Over-fired broilers are usually installed on stainless steel counters and are available as single and double-decked modular units. They can also be mounted on a one-pan oven base, convection oven base, or a storage cabinet base. In fact, some combinations of single gas broiler decks have storage cabinets below and a finishing oven above the broiler deck.
The waste heat generated by gas burners is sometimes used in the finishing oven cavity. This is an effective method of saving energy by recycling heat that would otherwise go unused.
These broilers have a moving roller mechanism that rolls the food back and forth over the heat source.
Under-fired broilers or charbroilers are typically medium to heavy-duty units. They have the ability to cook large quantities of food by exposure to radiant energy produced by heating elements located below the grid. Charbroilers are available in countertop, cabinet base, or stainless steel frame models.
Charbroilers cook food much like an outdoor barbecue grill. Food is placed on a cast iron grate above the heat source, and cooking occurs primarily from radiant heat and conduction by the grate. The energy source may be electricity, gas, wood, or charcoal. As the food cooks, fats or marinades drip onto the coals or ceramics producing smoke. The smoke produces the characteristic charred flavor, while the hot grates create the strip marks that are typical on charbroiled foods.

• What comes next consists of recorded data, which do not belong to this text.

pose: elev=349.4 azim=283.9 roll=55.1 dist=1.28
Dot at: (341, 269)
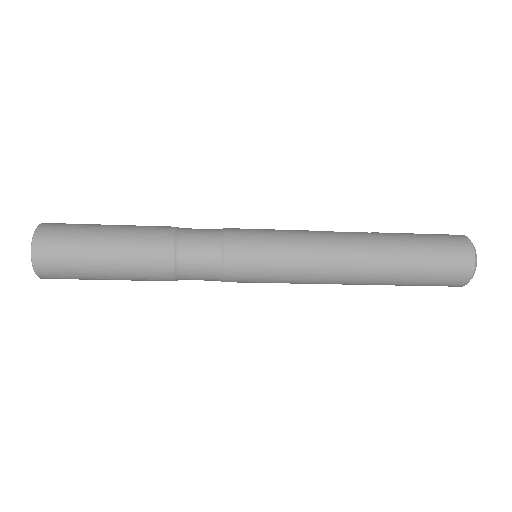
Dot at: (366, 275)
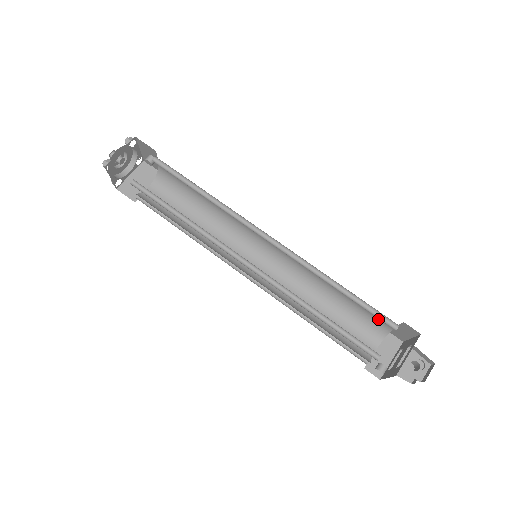
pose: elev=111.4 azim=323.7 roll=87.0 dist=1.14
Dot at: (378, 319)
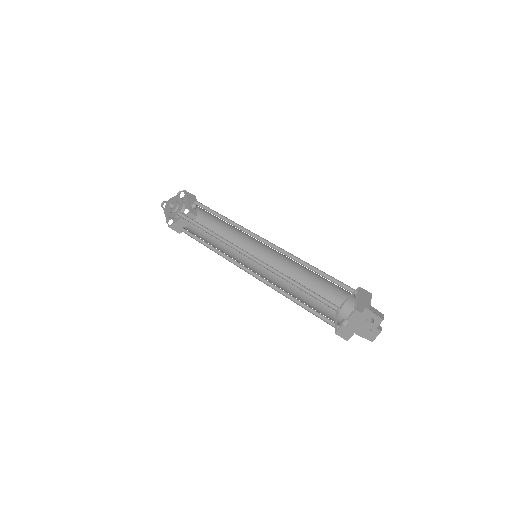
Dot at: (344, 294)
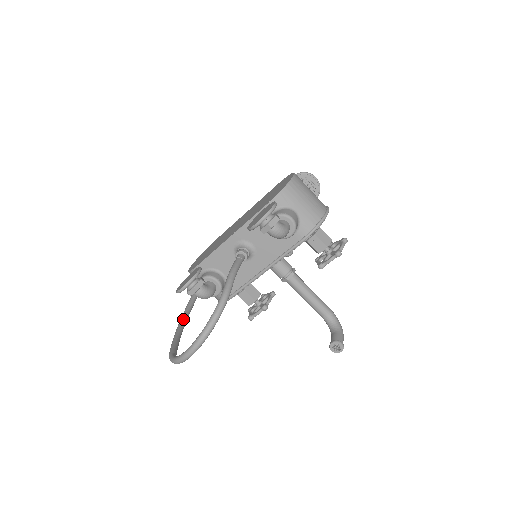
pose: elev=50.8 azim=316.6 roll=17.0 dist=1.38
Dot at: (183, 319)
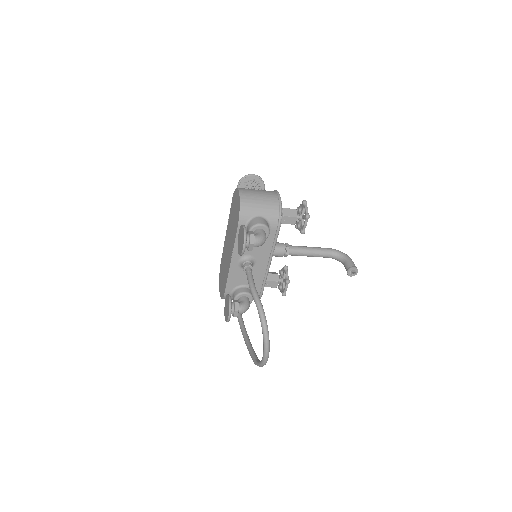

There are two types of under-fired charbroilers. One type allows the radiant heat source to heat a radiant to a cherry red color. The radiant, in turn, broils the food product. The other type of charbroiler uses a heating source above or below to heat lava rocks or ceramic briquettes. The rocks or briquettes distribute the heat more evenly than the heat source alone. Some manufacturers use both methods to increase efficiency and reduce preheat times.
The broiler grate is adjustable to both level and tilted positions. Typically, the charbroiler is designed for the rear two-thirds of the grate to be hotter than the front section. Many models also have grease troughs fastened to each blade in the top grates to channel excess fat runoff and reduce flaming. Excess residual fat drains into a large grease drawer in a cool zone for disposal.
A charbroiler, like an open range-top burner, consumes energy at a constant rate, which depends on the temperature control setting. Because the charbroiler has a significant thermal mass of heating material that requires preheating and retains heat, the unit cannot be turned “on” and “off” quickly on demand.
Maintenance costs for a charbroiler are typically higher that any other broiler types. This is partly because the heating radiants below the open cooking grates are exposed to any materials falling through the radiants.